No sooner was I back from Vatnsland than I was off to Árós, for an excellent PhD course in Viking Studies, accompanied by two of Nottingham's stalwart higher-level Viking Studiers. As well as deep intellectual discussions, we tried to imagine life in a smoky Viking house, and wondered why people might carve rude runes on church walls... But the best bit really was the canteen at Moesgård, with its fabulous collection of (illicitly acquired? surely not...) signs (see photo, above right).
Hardly had I recovered from the Jutlandic experience when it was off to Iceland to ponder what happened to gods and goddesses when they were on, or crossed, the 'edge'. Liminality, in other words. Another excellent conference, well-organised. But the high spot for me was on my last morning. I had eschewed the crack of dawn flight in favour of a later one which would get me home to Nottingham at nearly the crack of dawn the following morning, but at least gave me a few hours to enjoy being in Iceland. And lo, the icy winds that feel like knives being thrown at you (like the poor girl with the axes in the Kirk Douglas film, but not hitting only your plaits) abated, the sun came out (though the temperature remained low), the snow sparkled on Esja, and Tjörnin was frozen over.
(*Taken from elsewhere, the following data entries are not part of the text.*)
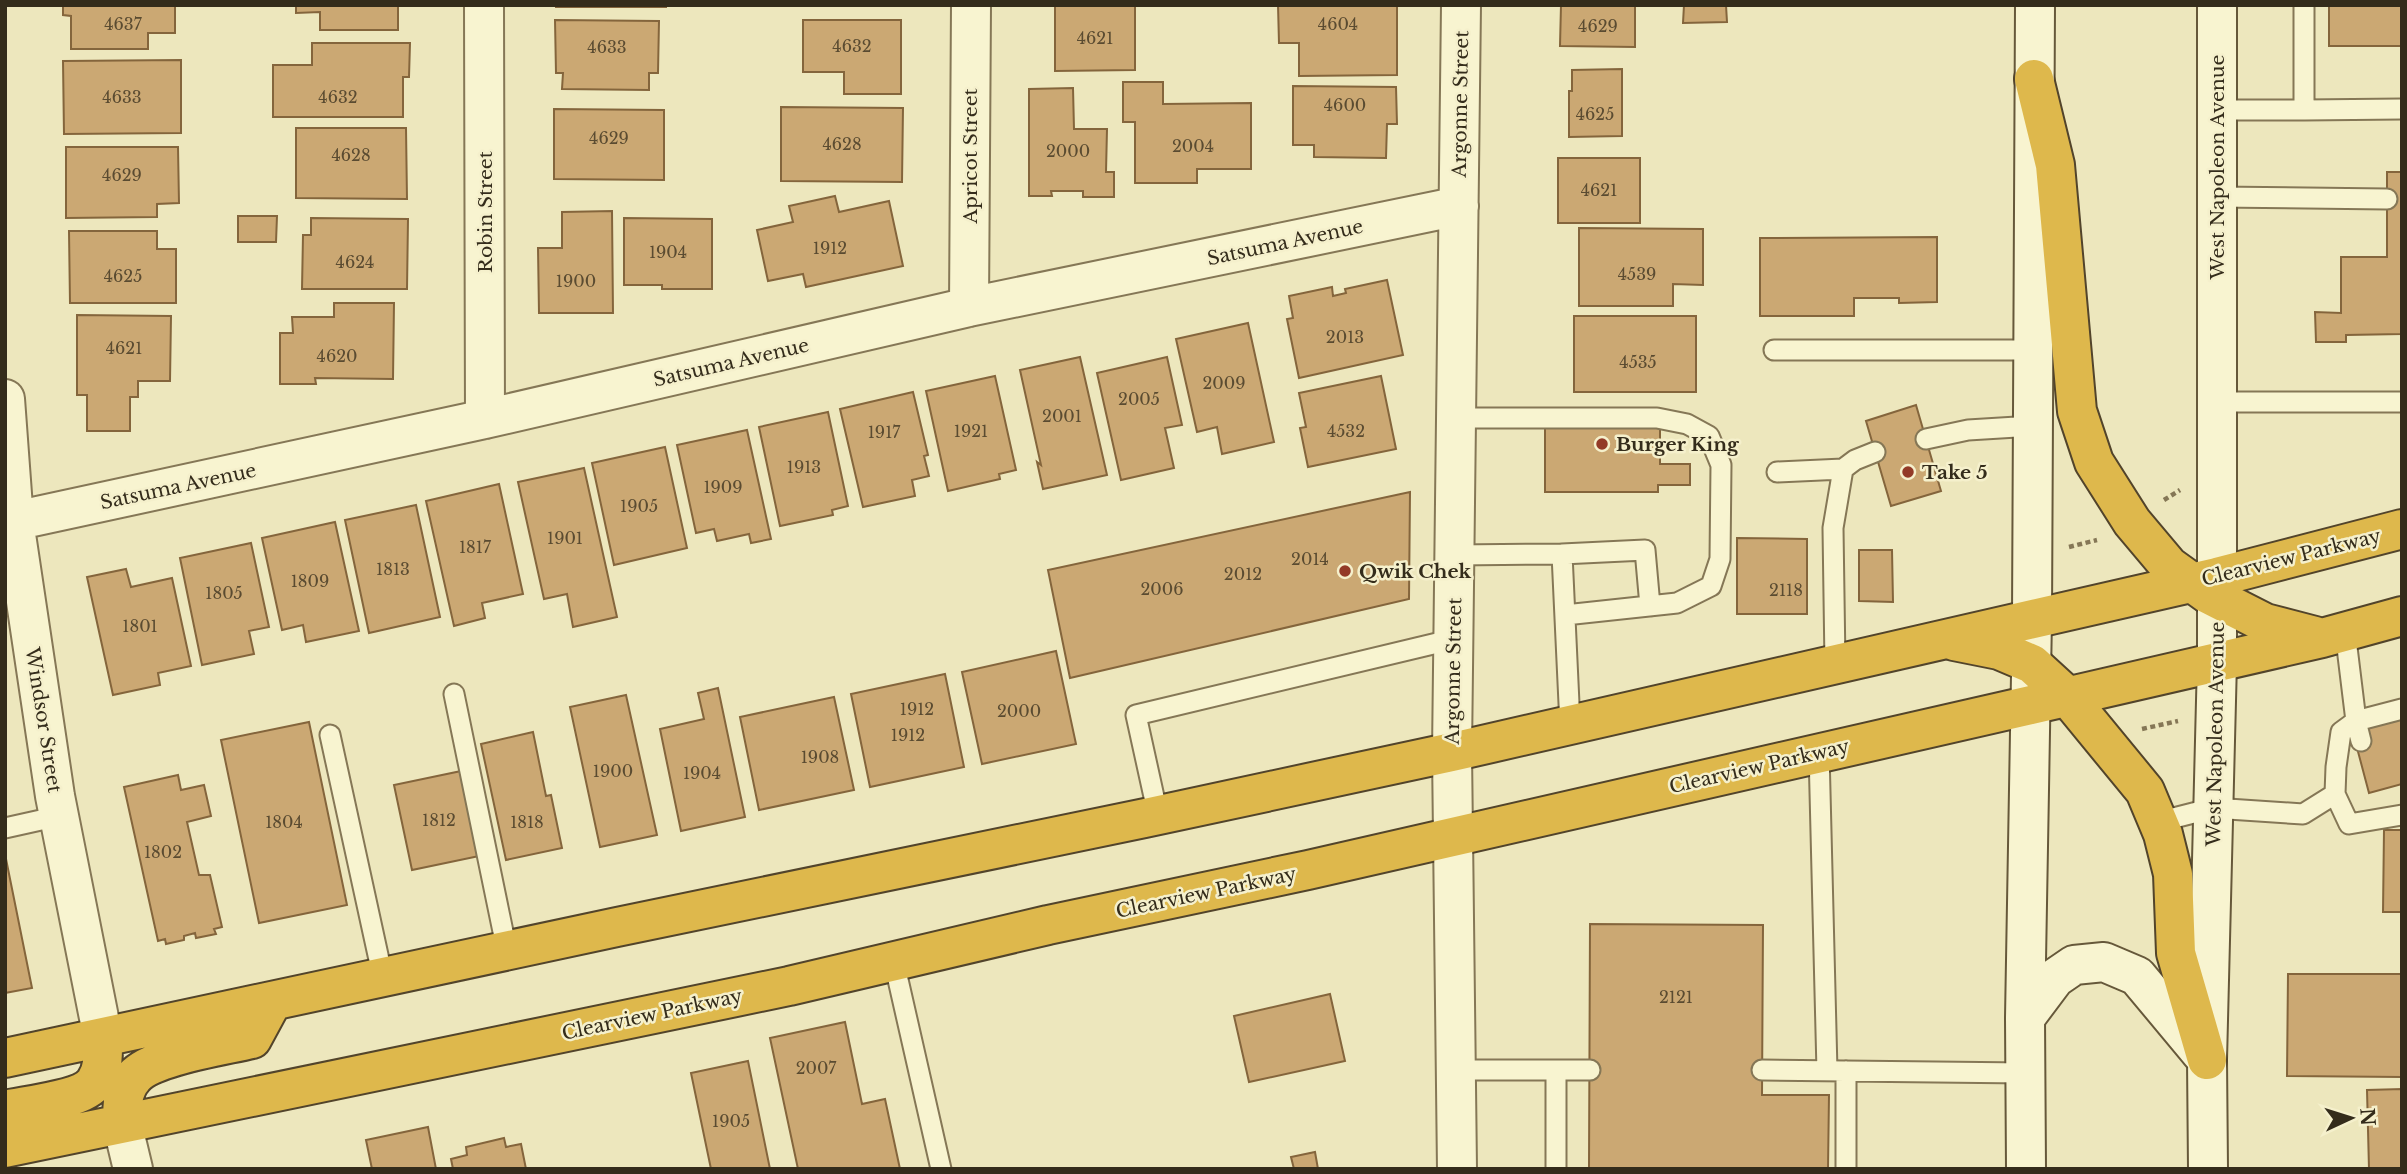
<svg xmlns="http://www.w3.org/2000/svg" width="2407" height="1174" viewBox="0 0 2407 1174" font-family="'Libre Baskerville',serif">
	<rect width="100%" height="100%" fill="#ede7bd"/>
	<!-- building -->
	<path fill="#cba873" stroke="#84653c" stroke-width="2" d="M63,5H175V33H148V49H71V16L63,15Z
		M296,5H398V30H320V12L296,13Z
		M556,5H666V7H556Z
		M1055,5H1135V70L1055,71Z
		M1278,5H1397V75L1299,76V43H1279Z
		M1561,5H1635V47L1560,46Z
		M1684,5H1726L1727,22L1683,23Z
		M2329,5H2402V46H2329Z
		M555,20L659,21L658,73H649V90L562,89L563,73H556Z
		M803,20H901V94H844V72H803Z
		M312,43H410L409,77H403V117H273V65H312Z
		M181,60V133L64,134L63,61Z
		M1622,69V136L1569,137V91H1572V70Z
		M1123,82H1163V104L1251,103V169H1197V183H1135V122H1123Z
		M1293,86L1396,87L1397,124H1387L1386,158L1314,157V145H1293Z
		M1073,88L1074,129H1107L1106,172H1114V197H1083V191H1051L1052,196H1029V89Z
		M781,107L903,108L902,182L781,181Z
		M554,109L664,110V180L554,179Z
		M296,128H406L407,199L296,198Z
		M66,147H178L179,203L157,204V217L66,218Z
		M1558,158H1640V223H1558Z
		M2387,172H2402V334L2346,335V342H2316L2315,312L2341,313V257H2387Z
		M835,196L839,212L889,201L903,266L806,287L803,274L768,281L757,230L793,222L789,206Z
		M612,211L613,313H539L538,248H562V212Z
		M238,216H277L276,242H238Z
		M311,218L408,219L407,289H302L303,235H311Z
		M624,218L712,219V289H662V285H624Z
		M1579,228L1703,229V285L1673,284V306H1579Z
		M69,231H157V249H176V303H70Z
		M1937,237V302L1899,303V298H1854V316H1760V238Z
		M1387,280L1403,355L1299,378L1287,319L1293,318L1289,296L1332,287L1333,296L1346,293L1345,289Z
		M334,303H394L393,379L315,378L316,384H280V333H293L292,317H334Z
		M77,315L171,316L170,381H138V397H130V431H87V395H77Z
		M1574,316H1696V392H1574Z
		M1248,323L1274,442L1222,454L1217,427L1197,432L1176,339Z
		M1080,357L1107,475L1043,489L1037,462L1041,465L1020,370Z
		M1167,357L1182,425L1165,428L1174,468L1121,480L1097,373Z
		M995,376L1016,470L999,474L1000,479L948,491L926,391Z
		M1381,376L1396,449L1308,467L1300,428L1306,427L1299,393Z
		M913,392L928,455L924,456L929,476L912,480L915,496L863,507L840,409Z
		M1916,405L1941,491L1891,506L1866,421Z
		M828,412L848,506L832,510L833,515L780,526L759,427Z
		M1660,423V464H1690V485H1658V492H1545V424Z
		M747,430L771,539L751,543L749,534L717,541L714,529L696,533L677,445Z
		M665,447L687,548L614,565L592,463Z
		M584,468L617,617L573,627L567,594L544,599L518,482Z
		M499,484L523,594L482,603L485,618L454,626L426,501Z
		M1410,492L1409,599L1070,678L1048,570Z
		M416,505L440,617L369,633L345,520Z
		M335,522L359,631L306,642L303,625L282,630L262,538Z
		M1737,538L1807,539V614H1737Z
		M251,543L269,627L249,631L254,654L202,665L180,558Z
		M1859,550H1892L1893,602L1859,601Z
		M126,569L131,587L172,578L191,666L158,673L160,685L113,695L87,577Z
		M1056,651L1076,744L982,764L962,672Z
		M945,674L964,767L870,787L851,694Z
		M718,688L745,817L681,831L660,729L704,719L698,693Z
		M626,695L657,835L600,847L570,707Z
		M834,697L854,790L759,810L740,717Z
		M2402,716V784L2369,793L2352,729Z
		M309,722L347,905L259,923L221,740Z
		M533,732L546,796L551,795L562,848L506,860L481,744Z
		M466,770L484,855L412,870L394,785Z
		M178,775L181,790L204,785L211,816L187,822L199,875H210L222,927L214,929L216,934L196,938L195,933L184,936V940L166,944L165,939L158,941L124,787Z
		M2384,830H2402V912H2383Z
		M5,854L32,988L5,993Z
		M1590,924L1763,925L1762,1095H1829L1828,1169H1589Z
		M2288,974H2402V1077L2287,1076Z
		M1330,994L1345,1061L1249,1082L1234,1016Z
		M845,1022L862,1104L885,1099L900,1169H798L770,1038Z
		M748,1061L770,1169H711L691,1073Z
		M2402,1089V1169H2369L2367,1090Z
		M428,1127L436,1169H372L366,1140Z
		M504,1138L506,1147L521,1144L526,1169H453L451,1159L467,1155L466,1147Z
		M1315,1152L1318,1169H1294L1291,1157Z"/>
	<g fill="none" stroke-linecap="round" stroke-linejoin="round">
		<!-- lane casing -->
		<g stroke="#857756" stroke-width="23">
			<path id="lane" d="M2217,110H2304V5
				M2304,110L2402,109
				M2217,197L2387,199
				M1774,350H2033
				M2217,402H2402
				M1456,418H1657L1687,424L1709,436L1721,465L1720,559L1711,586L1677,603L1565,615
				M1926,439L1968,430L2033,426
				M1777,472L1843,469
				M1562,554L1645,550L1650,606
				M1455,555L1562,554L1570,725
				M2345,631L2356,721L2402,709
				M1835,664L1833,528L1843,469L1855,460L1875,452
				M454,694L507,951
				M330,735L383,978
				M1819,752L1827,1071
				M2335,794L2349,824L2402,815
				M1158,815L1136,715L1454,639
				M2158,822L2213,808L2303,814L2335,794L2336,767L2341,732L2356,721L2361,741
				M5,828L59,816
				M894,962L941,1169
				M1455,1070H1590
				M1556,1070V1169
				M1762,1070L2025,1073
				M1846,1169V1071"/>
		</g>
		<!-- street casing -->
		<g stroke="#857756" stroke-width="42">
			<path id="street" d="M484,5L485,419
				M969,307L971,5
				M5,399L14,521L55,796L103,1038
				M5,523L485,419L969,307L1459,206
				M122,1123L133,1169
				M1457,1169L1452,752L1461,5"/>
		</g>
		<!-- secondary casing -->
		<g stroke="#66583a" stroke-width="42">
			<path id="secondary" d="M2025,1018L2055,978L2074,965L2104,962L2137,976L2207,1060
				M2026,1169L2025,1018L2032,618L2035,5
				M2208,1169L2207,1060L2217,661V5"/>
		</g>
		<!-- highway casing -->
		<g stroke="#52442b" stroke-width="42">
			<path id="highway" d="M2034,79L2055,165L2077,411L2094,462L2132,522L2169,566L2208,594L2265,623L2315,636
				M1954,641L1999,650L2032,664L2067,696L2145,791L2163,834L2173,874L2176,953L2207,1060
				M5,1058L617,927L1145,818L1452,752L2217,577L2402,529
				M5,1110C27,1105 83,1100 95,1082C104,1069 103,1053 103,1038
				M122,1123C122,1107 122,1090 134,1077C152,1056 223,1046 252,1039L272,1002
				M5,1148L789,986L1048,925L1308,870L2031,705L2322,638L2402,616"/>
		</g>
		<!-- path -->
		<path stroke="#857756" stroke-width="4.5" stroke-dasharray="5 3.5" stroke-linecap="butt" d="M2164,500L2180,490
			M2069,547L2097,540
			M2142,729L2178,721"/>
		<!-- lane -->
		<use href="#lane" stroke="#f8f4d0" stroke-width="19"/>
		<!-- street -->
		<use href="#street" stroke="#f8f4d0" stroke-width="38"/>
		<!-- secondary -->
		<use href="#secondary" stroke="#f8f4d0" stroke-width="38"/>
		<!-- highway -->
		<use href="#highway" stroke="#deb84c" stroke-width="38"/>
	</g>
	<!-- markers -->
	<g fill="#933a27" stroke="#f5f0cc" stroke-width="2.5">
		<circle cx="1602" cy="444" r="7"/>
		<circle cx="1908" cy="472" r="7"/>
		<circle cx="1345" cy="571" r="7"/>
	</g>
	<g text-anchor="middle" stroke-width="5" stroke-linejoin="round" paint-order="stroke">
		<!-- number labels -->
		<g font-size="16" fill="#5a4b31">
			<text x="123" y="30">4637</text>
			<text x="1338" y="30">4604</text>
			<text x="1598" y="32">4629</text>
			<text x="1095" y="44">4621</text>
			<text x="852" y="52">4632</text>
			<text x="607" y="53">4633</text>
			<text x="122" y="103">4633</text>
			<text x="338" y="103">4632</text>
			<text x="1345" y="111">4600</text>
			<text x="1595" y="120">4625</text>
			<text x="609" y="144">4629</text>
			<text x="842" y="150">4628</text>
			<text x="1193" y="152">2004</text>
			<text x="1068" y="157">2000</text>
			<text x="351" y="161">4628</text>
			<text x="122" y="181">4629</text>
			<text x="1599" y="196">4621</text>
			<text x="830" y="254">1912</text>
			<text x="668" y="258">1904</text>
			<text x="355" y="268">4624</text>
			<text x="1637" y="280">4539</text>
			<text x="123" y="282">4625</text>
			<text x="576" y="287">1900</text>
			<text x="1345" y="343">2013</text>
			<text x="124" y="354">4621</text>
			<text x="337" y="362">4620</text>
			<text x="1638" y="368">4535</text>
			<text x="1224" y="389">2009</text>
			<text x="1139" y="405">2005</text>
			<text x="1062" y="422">2001</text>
			<text x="971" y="437">1921</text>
			<text x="1346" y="437">4532</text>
			<text x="884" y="438">1917</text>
			<text x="804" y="473">1913</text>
			<text x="723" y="493">1909</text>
			<text x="639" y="512">1905</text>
			<text x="565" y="544">1901</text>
			<text x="475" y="553">1817</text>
			<text x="1310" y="565">2014</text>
			<text x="393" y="575">1813</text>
			<text x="1243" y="580">2012</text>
			<text x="310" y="587">1809</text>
			<text x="1162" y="595">2006</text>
			<text x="1786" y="596">2118</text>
			<text x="224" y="599">1805</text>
			<text x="140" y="632">1801</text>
			<text x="917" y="715">1912</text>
			<text x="1019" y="717">2000</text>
			<text x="908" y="741">1912</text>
			<text x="820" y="763">1908</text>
			<text x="613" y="777">1900</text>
			<text x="702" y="779">1904</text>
			<text x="439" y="826">1812</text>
			<text x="284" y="828">1804</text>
			<text x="527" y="828">1818</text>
			<text x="163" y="858">1802</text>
			<text x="1676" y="1003">2121</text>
			<text x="816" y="1074">2007</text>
			<text x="731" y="1127">1905</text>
		</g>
		<!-- street labels -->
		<g font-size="19" fill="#342c1b" stroke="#f5f0cc">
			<text transform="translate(1460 104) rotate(-89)" y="7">Argonne Street</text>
			<text transform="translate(970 156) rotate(-90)" y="7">Apricot Street</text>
			<text transform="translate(2217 167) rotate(-90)" y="7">West Napoleon Avenue</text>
			<text transform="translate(485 212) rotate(-90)" y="7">Robin Street</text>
			<text transform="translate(1285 242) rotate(-12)" y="7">Satsuma Avenue</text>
			<text transform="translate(731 362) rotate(-13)" y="7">Satsuma Avenue</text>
			<text transform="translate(178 486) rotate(-12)" y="7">Satsuma Avenue</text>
			<text transform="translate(2291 557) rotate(-14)" y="7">Clearview Parkway</text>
			<text transform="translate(1453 671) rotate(-89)" y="7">Argonne Street</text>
			<text transform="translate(44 720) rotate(81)" y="7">Windsor Street</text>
			<text transform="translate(2215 734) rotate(-89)" y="7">West Napoleon Avenue</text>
			<text transform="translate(1759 766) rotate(-13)" y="7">Clearview Parkway</text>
			<text transform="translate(1206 892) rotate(-12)" y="7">Clearview Parkway</text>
			<text transform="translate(652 1014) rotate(-12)" y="7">Clearview Parkway</text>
		</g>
		<!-- poi labels -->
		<g font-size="19" font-weight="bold" fill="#342c1b" stroke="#f5f0cc" text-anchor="start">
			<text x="1616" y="451">Burger King</text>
			<text x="1922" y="479">Take 5</text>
			<text x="1359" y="578">Qwik Chek</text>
		</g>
	</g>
	<!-- border -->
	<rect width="2407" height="1174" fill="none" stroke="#342c1b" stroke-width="14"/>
	<!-- north arrow -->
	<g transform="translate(2351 1118) rotate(86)" stroke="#f5f0cc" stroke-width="5" paint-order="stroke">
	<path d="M0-5L12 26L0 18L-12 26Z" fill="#342c1b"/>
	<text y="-10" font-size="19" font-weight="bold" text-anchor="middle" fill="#342c1b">N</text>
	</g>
</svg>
So much so that people were skating on it, apparently without a Health-and-Safety care in the world. I also paid my respects to Jón Gunnar Árnason's Sólfar, just starting to glint in the sun (see above). Wow.
All of this reminded me of why I love Norse and Viking rambling. But doing it in less than three weeks takes its toll... I am still recovering, dear reader, but hope to be back soon.